8 weeks on fruit- and vegetable-rich diets tied to better heart health


8 weeks on fruit- and vegetable-rich diets tied to better heart health


A study has examined the links between heart health and three types of diet: the DASH diet, a different fruit and vegetable rich diet, and a typical Western diet. They came to the conclusion that diets containing a lot of fruit and vegetables are associated with better heart health.

The findings were published in the Annals of Internal Medicine, and further add to evidence that fruit and vegetable rich diets may be important in maintaining good cardiovascular health.

Data was drawn from the Dietary Approaches to Stop Hypertension (DASH) trial, in which the effects of a specially designed diet on blood pressure were examined, in comparison with other types of diet.

The DASH diet was developed by nutritionists affiliated with the National Institutes of Health (NIH). Overall, the diet encourages the intake of fruits, vegetables, whole grains, low-fat dairy products, poultry, fish, nuts, and beans, while discouraging the intake of red meats and fatty, sugary, or salty foods.


Studying the effects of diet on heart health


During the current research, the team compared the effects of three different types of diet on markers of heart health. The diets used were the DASH diet, a different diet rich in fruits and vegetables, and “a typical American diet”.

The American diet reflected diets reported by the average U.S. adult. The diet rich in fruit and vegetables was quite similar, but contained more natural fibre, and fewer snacks and sweets.

Data was examined from three randomly assigned groups of participants from the DASH trials. There was a total of 326 participants, and each had followed one of the three diets for a period of 8 weeks.

The mean age of the participants was 45.2 years, and none had pre-existing cardiovascular conditions.

Three biomarkers of heart health were exampled by collecting and analysing samples of serum from the participants.

Two serum samples were collected – first, after a 12-hour fast prior to beginning their assigned diet, and again at the end of the 8-week study period.



Fruit and vegetable intake may be key


The serum biomarkers assessed by the research were: high-sensitivity cardiac troponin I, N-terminal pro-B-type natriuretic peptide, and high-sensitivity C-reactive protein.

Troponin helps to regulate the contractions of the heart muscle, with overly high levels of the protein indicating damage to the heart. High levels of C-reactive protein may indicate inflammation, while very high levels of pro-B-type natriuretic peptide are a sign of heart failure.

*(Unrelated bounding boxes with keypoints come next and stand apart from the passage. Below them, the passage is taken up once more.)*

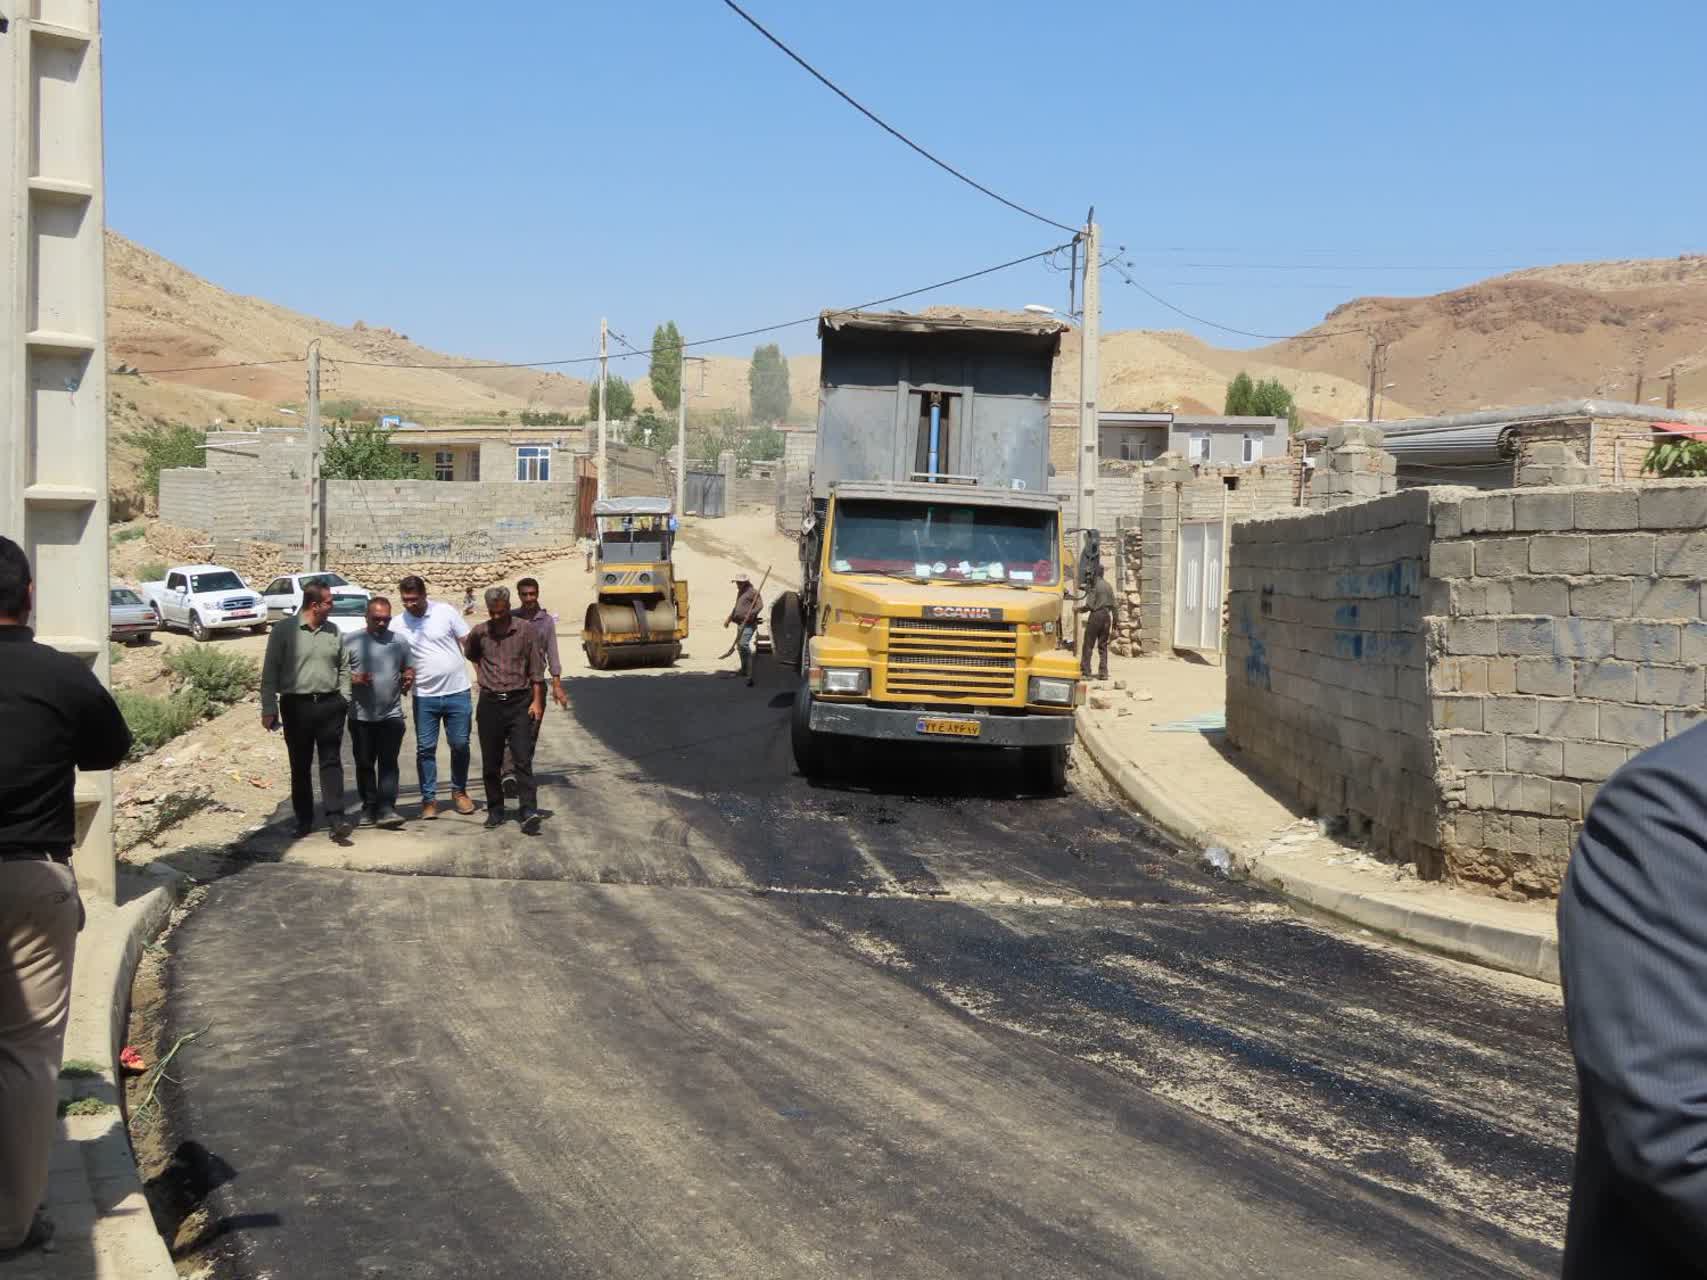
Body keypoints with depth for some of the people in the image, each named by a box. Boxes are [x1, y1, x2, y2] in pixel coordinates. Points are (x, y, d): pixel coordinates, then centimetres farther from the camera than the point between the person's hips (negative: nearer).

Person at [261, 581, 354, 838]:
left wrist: (344, 700, 8)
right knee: (300, 766, 7)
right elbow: (270, 672, -3)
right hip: (296, 706, -2)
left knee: (331, 762, -5)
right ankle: (304, 819, 17)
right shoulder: (284, 631, -4)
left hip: (329, 704, 2)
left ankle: (336, 818, -11)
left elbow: (344, 668, 16)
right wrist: (269, 708, -7)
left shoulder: (333, 632, 9)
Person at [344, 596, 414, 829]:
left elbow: (409, 668, 16)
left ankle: (386, 809, -11)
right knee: (365, 764, 9)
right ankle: (369, 806, 22)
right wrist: (353, 679, -18)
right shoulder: (351, 641, -1)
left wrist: (408, 679, -6)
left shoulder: (400, 641, 7)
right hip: (361, 716, -1)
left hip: (391, 714, 1)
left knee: (388, 763, -7)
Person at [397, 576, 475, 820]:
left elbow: (468, 642, 0)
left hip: (457, 692, -1)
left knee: (460, 745, 7)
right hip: (425, 696, 1)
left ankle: (459, 791, 25)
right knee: (425, 748, 2)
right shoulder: (399, 625, -2)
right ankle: (429, 799, 11)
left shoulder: (445, 612, -5)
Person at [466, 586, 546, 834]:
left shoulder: (526, 631, -3)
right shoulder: (479, 633, 5)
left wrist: (537, 701, -4)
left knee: (523, 759, -10)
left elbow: (537, 669, 0)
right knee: (490, 763, 6)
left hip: (519, 702, -3)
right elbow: (472, 656, 28)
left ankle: (529, 811, -15)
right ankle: (495, 811, 17)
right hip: (489, 703, 3)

The team discovered that people who had followed either the DASH diet or other fruit and vegetable rich diet had significantly lower concentrations of troponin and pro-B-type natriuretic peptide than the group who had followed the typical American diet.

The researchers suggest that this is an indicator of better heart health in those two groups – levels of the two biomarkers did not differ among the groups who had followed either of the plant-rich diets.

C-reactive protein levels were not affected by any of the three diets.

The authors came to the following conclusion:

“Our study suggests that dietary features common to both the DASH and fruit-and-vegetable diets, including but not limited to higher potassium, magnesium, and fiber content, may be causative factors.”

They do caution, however, that “Further research is needed to confirm whether similar diets can improve cardiac function in adults with established heart failure.”